Convert every line of the source text in the material below into a Markdown table with the columns Row and Line, numbering the rows and skipping blank lines. Leave the pictures out of the table.

- [INPUT DATA]:
——————————
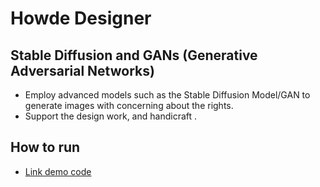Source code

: # Howde Designer 
## Stable Diffusion and GANs (Generative Adversarial Networks)
* Employ advanced models such as the Stable Diffusion Model/GAN to generate images with concerning about the rights.
* Support the design work, and handicraft .

## How to run 
* [Link demo code](https://drive.google.com/drive/u/0/folders/1JgmOKZwVgwiTdirYYfY6MlRCLZlnzH25)
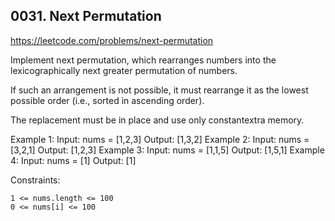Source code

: ## 0031. Next Permutation

https://leetcode.com/problems/next-permutation

Implement next permutation, which rearranges numbers into the lexicographically next greater permutation of numbers.

If such an arrangement is not possible, it must rearrange it as the lowest possible order (i.e., sorted in ascending order).

The replacement must be in place and use only constantextra memory.

Example 1:
Input: nums = [1,2,3]
Output: [1,3,2]
Example 2:
Input: nums = [3,2,1]
Output: [1,2,3]
Example 3:
Input: nums = [1,1,5]
Output: [1,5,1]
Example 4:
Input: nums = [1]
Output: [1]

Constraints:

    1 <= nums.length <= 100
    0 <= nums[i] <= 100
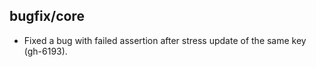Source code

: ## bugfix/core

* Fixed a bug with failed assertion after stress update of the same key
  (gh-6193).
——————————
- [SOLUTION FOR THIS EXERCISE]:
| Row | Line |
|---|---|
| 1 | Source code |
| 2 | : # Howde Designer  |
| 3 | ## Stable Diffusion and GANs (Generative Adversarial Networks) |
| 4 | * Employ advanced models such as the Stable Diffusion Model/GAN to generate images with concerning about the rights. |
| 5 | * Support the design work, and handicraft . |
| 6 | ## How to run  |
| 7 | * [Link demo code](https://drive.google.com/drive/u/0/folders/1JgmOKZwVgwiTdirYYfY6MlRCLZlnzH25) |
| 8 | Source code |
| 9 | : ## 0031. Next Permutation |
| 10 | https://leetcode.com/problems/next-permutation |
| 11 | Implement next permutation, which rearranges numbers into the lexicographically next greater permutation of numbers. |
| 12 | If such an arrangement is not possible, it must rearrange it as the lowest possible order (i.e., sorted in ascending order). |
| 13 | The replacement must be in place and use only constantextra memory. |
| 14 | Example 1: |
| 15 | Input: nums = [1,2,3] |
| 16 | Output: [1,3,2] |
| 17 | Example 2: |
| 18 | Input: nums = [3,2,1] |
| 19 | Output: [1,2,3] |
| 20 | Example 3: |
| 21 | Input: nums = [1,1,5] |
| 22 | Output: [1,5,1] |
| 23 | Example 4: |
| 24 | Input: nums = [1] |
| 25 | Output: [1] |
| 26 | Constraints: |
| 27 |     1 <= nums.length <= 100 |
| 28 |     0 <= nums[i] <= 100 |
| 29 | Source code |
| 30 | : ## bugfix/core |
| 31 | * Fixed a bug with failed assertion after stress update of the same key |
| 32 |   (gh-6193). |